→ **TO DO**
Beneath this instruction is a listing; print exactly the lines in it starting at the line that contains "Get Directions" and going through the line that contains "Get Started Today!".

→ **MATERIAL SHOWN**
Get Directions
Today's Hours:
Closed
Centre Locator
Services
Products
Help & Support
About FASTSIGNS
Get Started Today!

==

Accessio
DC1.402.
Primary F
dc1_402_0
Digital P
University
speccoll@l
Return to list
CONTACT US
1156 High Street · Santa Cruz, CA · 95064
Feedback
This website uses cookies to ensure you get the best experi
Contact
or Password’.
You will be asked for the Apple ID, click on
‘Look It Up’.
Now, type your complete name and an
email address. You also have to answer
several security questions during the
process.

→ **RESPONSE TO THIS EXERCISE**
Get Directions
Today's Hours:
Closed
Centre Locator
Services
Products
Help & Support
About FASTSIGNS
Get Started Today!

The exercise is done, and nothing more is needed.